Output each line of the data below exactly, omitting any image.

#### Given information:

^^^^^^^^

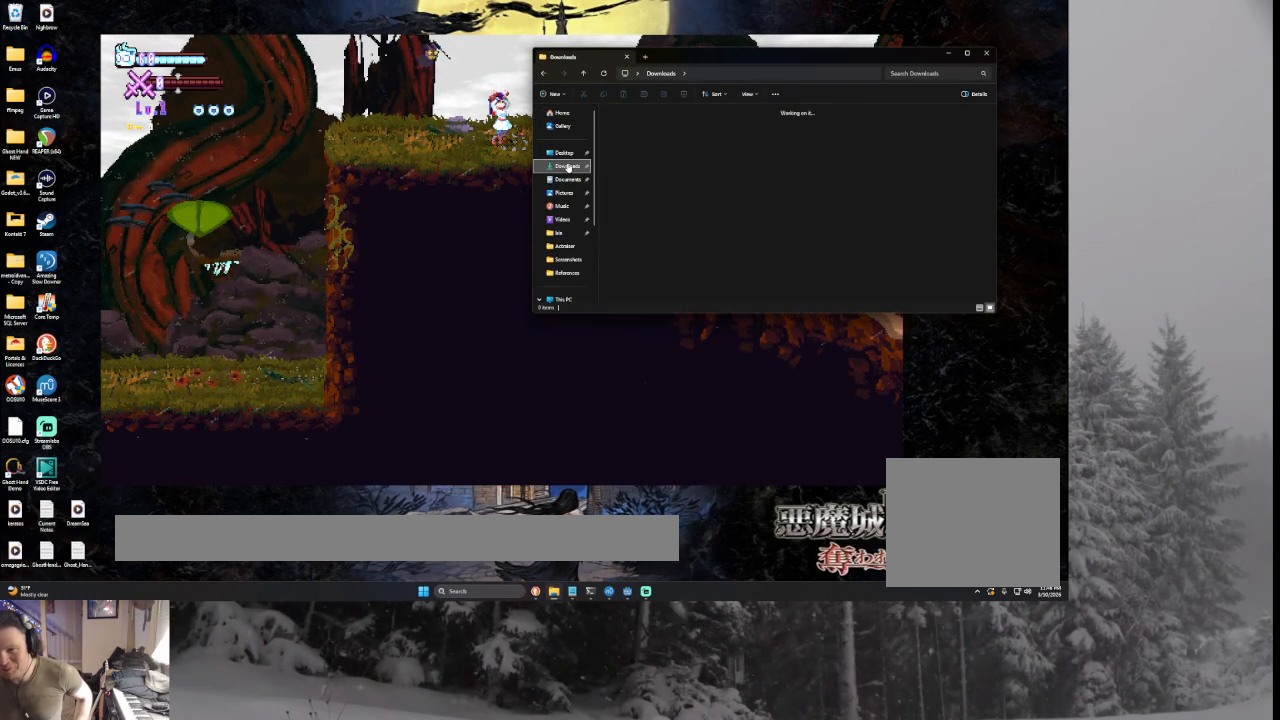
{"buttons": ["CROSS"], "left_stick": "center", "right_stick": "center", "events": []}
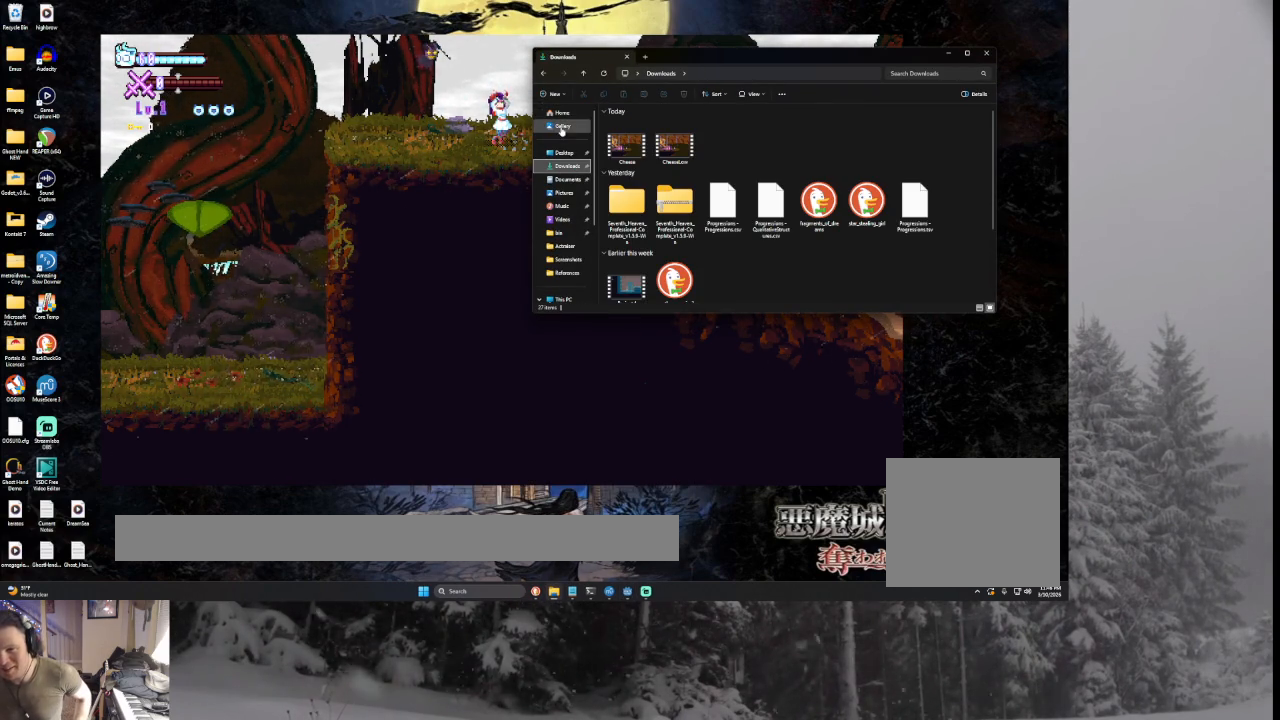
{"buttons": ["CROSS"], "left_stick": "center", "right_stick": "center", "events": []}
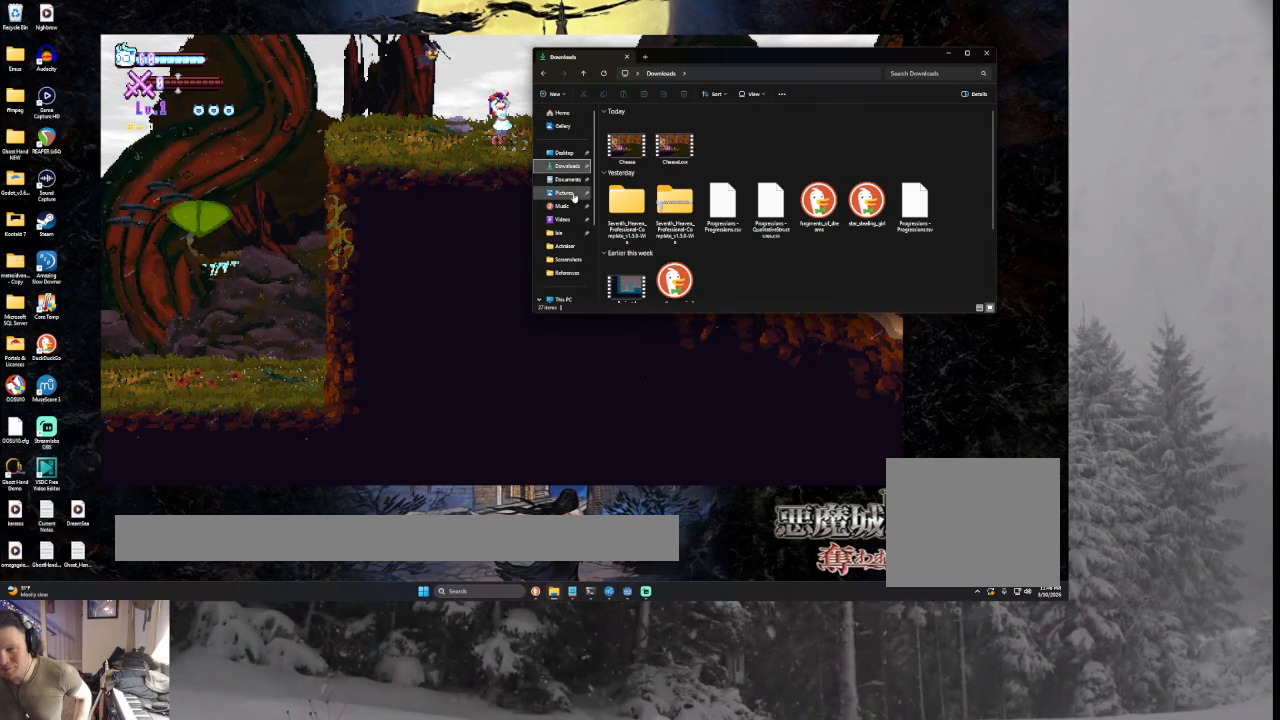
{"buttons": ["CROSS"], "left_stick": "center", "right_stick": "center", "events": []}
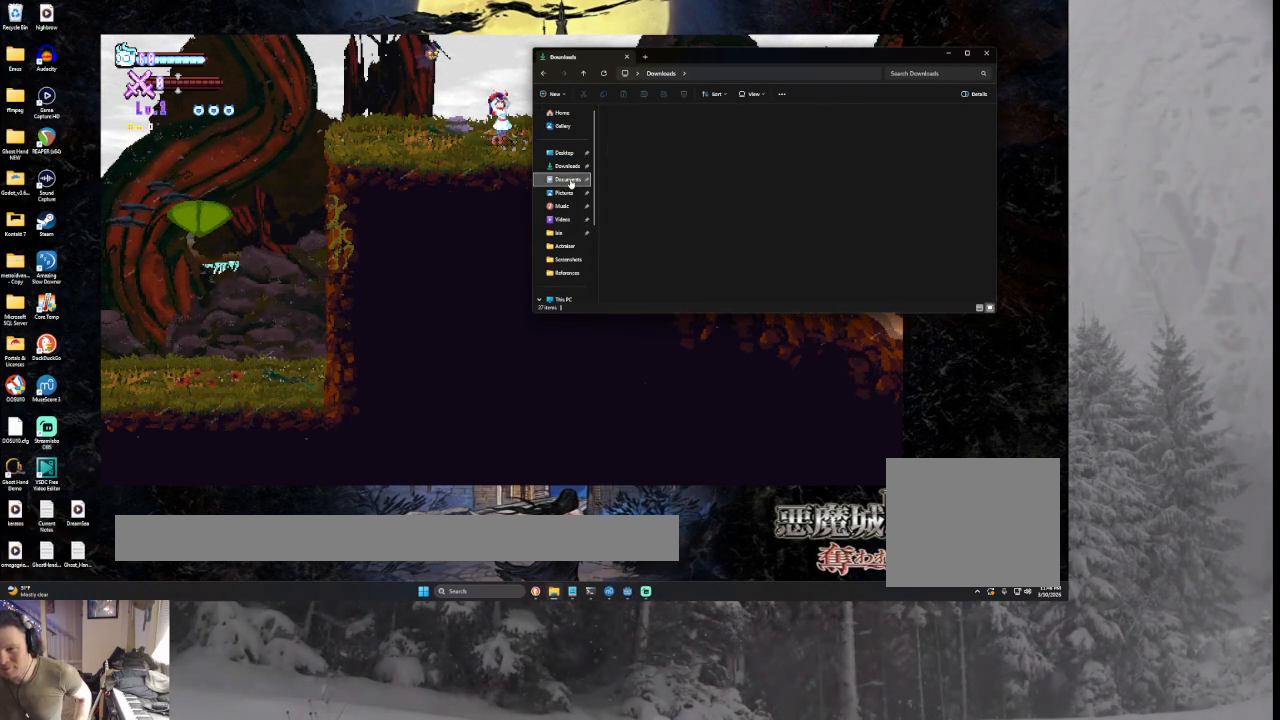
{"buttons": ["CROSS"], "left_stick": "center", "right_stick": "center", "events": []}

^^^^^^^^

#### Output of the exercise:
{"buttons": ["CROSS"], "left_stick": "center", "right_stick": "center", "events": []}
{"buttons": ["CROSS"], "left_stick": "center", "right_stick": "center", "events": []}
{"buttons": ["CROSS"], "left_stick": "center", "right_stick": "center", "events": []}
{"buttons": ["CROSS"], "left_stick": "center", "right_stick": "center", "events": []}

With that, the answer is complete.